Data listing:
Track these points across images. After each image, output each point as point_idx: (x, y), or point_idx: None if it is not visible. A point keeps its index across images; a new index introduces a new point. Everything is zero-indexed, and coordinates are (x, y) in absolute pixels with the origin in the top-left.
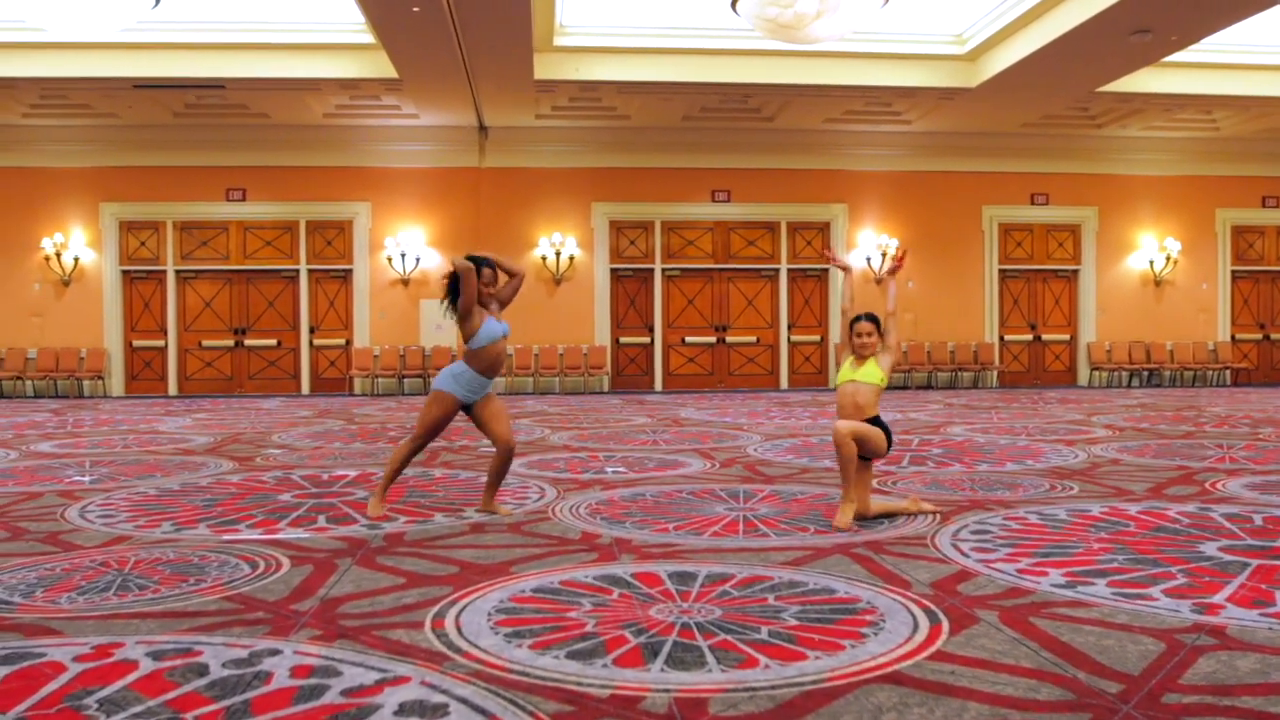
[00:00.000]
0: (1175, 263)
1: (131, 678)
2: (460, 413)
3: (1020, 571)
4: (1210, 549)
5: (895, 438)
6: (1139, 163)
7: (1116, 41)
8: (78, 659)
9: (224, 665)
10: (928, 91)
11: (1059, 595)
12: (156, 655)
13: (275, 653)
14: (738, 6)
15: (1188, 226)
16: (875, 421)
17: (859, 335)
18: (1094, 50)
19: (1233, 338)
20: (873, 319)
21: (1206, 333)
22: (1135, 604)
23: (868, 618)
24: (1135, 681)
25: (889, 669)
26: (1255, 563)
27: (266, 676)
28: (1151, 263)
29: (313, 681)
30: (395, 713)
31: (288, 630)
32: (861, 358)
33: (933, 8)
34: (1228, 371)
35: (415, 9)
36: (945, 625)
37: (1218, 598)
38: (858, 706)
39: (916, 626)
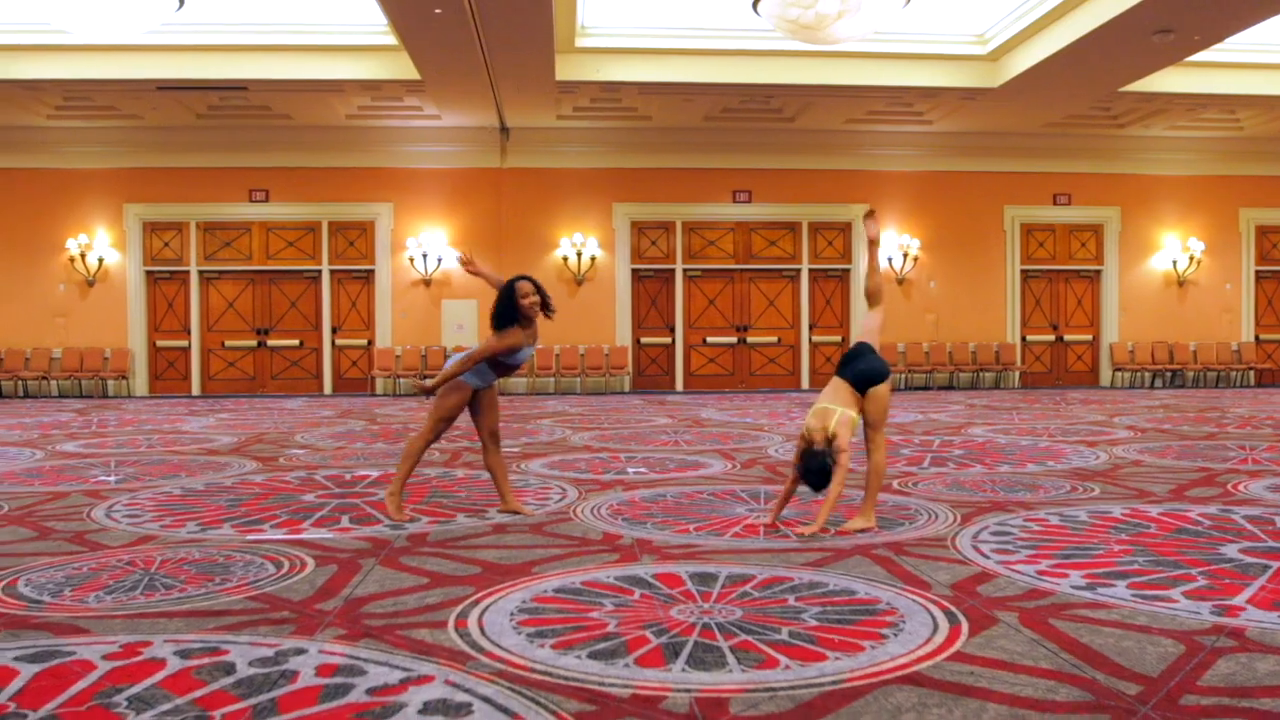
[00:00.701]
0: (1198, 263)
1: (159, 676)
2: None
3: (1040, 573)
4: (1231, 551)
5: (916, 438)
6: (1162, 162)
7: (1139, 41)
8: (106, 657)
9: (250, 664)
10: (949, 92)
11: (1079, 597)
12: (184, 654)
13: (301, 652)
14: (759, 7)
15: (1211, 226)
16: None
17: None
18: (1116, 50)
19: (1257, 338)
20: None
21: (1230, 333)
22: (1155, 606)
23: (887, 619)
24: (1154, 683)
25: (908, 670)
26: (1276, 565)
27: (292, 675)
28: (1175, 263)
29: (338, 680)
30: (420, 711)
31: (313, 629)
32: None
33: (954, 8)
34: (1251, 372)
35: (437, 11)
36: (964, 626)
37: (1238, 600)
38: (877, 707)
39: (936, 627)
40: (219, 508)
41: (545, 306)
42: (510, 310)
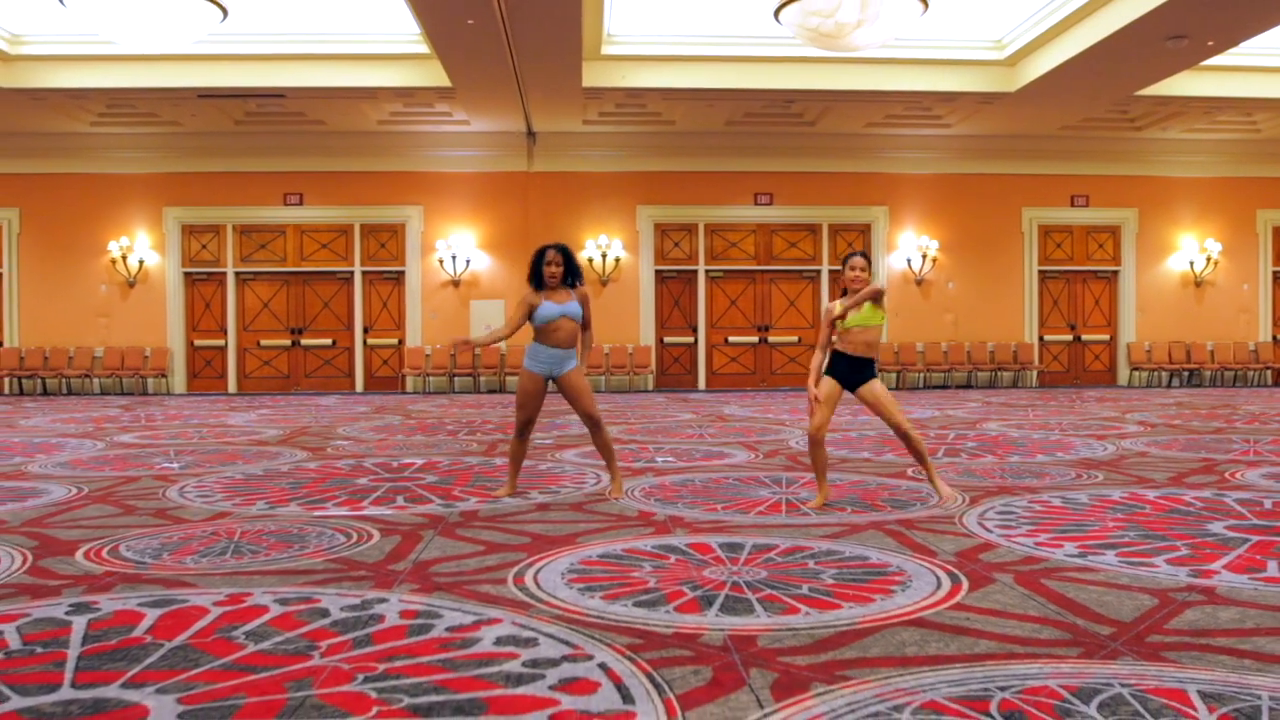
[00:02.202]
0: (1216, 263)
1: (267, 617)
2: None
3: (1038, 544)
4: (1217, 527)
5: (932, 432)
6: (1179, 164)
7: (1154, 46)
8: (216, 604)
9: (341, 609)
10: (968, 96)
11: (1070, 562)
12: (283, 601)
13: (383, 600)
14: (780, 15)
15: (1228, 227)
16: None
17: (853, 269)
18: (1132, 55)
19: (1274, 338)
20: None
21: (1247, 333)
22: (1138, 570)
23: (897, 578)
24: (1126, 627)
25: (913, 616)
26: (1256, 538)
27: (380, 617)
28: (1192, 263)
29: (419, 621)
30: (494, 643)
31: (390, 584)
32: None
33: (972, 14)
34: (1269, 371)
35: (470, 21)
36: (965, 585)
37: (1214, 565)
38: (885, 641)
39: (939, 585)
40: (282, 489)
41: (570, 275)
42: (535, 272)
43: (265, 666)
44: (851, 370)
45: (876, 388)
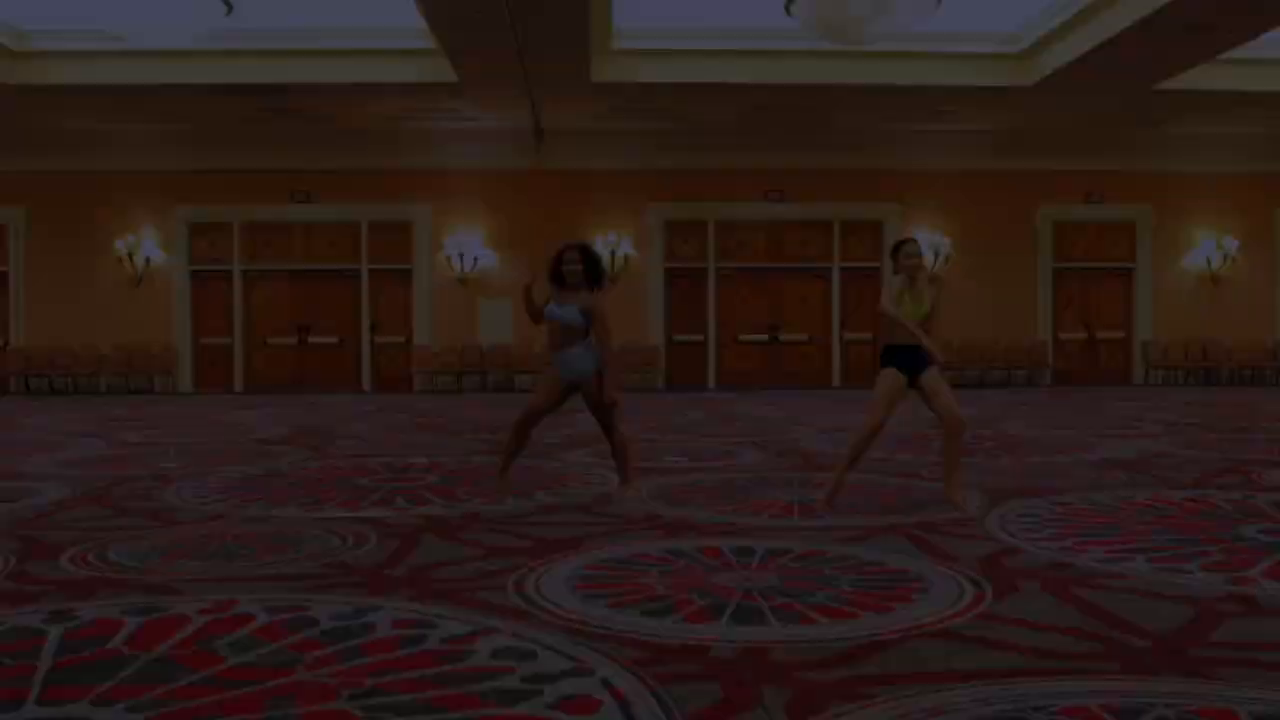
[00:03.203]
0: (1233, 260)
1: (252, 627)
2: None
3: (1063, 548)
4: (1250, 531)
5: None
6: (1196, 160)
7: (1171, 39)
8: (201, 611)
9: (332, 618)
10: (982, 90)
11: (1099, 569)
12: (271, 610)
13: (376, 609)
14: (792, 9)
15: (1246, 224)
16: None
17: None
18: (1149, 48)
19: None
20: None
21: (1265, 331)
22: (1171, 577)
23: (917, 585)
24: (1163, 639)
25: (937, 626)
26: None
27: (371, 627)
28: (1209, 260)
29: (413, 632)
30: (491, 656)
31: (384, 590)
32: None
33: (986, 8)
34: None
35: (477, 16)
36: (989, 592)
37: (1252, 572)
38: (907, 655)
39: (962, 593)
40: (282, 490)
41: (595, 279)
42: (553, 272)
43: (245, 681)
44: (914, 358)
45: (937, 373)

==

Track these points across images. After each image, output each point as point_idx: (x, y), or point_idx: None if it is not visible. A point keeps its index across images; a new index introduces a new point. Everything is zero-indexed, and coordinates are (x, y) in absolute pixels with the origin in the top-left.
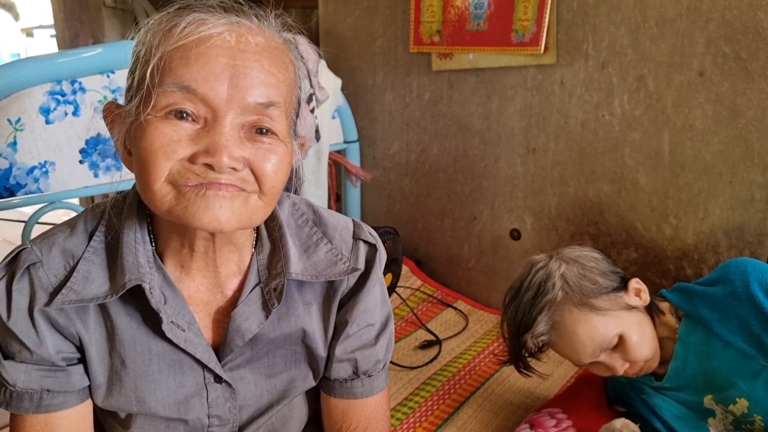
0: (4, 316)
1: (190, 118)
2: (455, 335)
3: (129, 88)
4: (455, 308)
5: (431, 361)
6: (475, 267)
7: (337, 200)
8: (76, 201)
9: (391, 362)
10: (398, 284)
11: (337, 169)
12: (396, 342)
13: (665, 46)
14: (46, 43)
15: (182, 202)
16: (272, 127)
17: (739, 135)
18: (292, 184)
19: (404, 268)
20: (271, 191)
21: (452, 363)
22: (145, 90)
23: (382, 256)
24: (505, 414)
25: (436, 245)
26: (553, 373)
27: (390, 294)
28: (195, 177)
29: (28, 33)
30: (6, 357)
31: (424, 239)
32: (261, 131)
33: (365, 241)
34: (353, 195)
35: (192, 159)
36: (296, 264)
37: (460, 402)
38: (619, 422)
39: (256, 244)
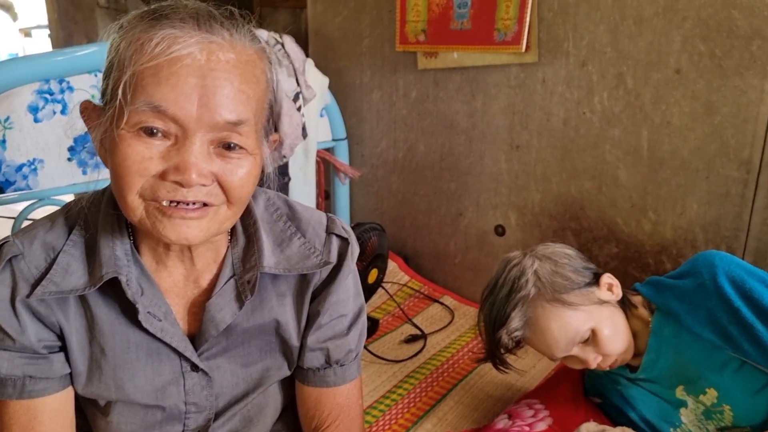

What you need to do:
What you return should be exactly the lines above, starting at the one with "5: (895, 438)" and ending at the one with "22: (1135, 604)", and nothing else.

Result of the exercise:
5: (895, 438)
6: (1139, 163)
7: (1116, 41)
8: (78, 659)
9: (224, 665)
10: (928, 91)
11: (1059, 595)
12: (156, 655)
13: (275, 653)
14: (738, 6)
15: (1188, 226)
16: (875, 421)
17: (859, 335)
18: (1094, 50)
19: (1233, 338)
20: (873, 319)
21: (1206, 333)
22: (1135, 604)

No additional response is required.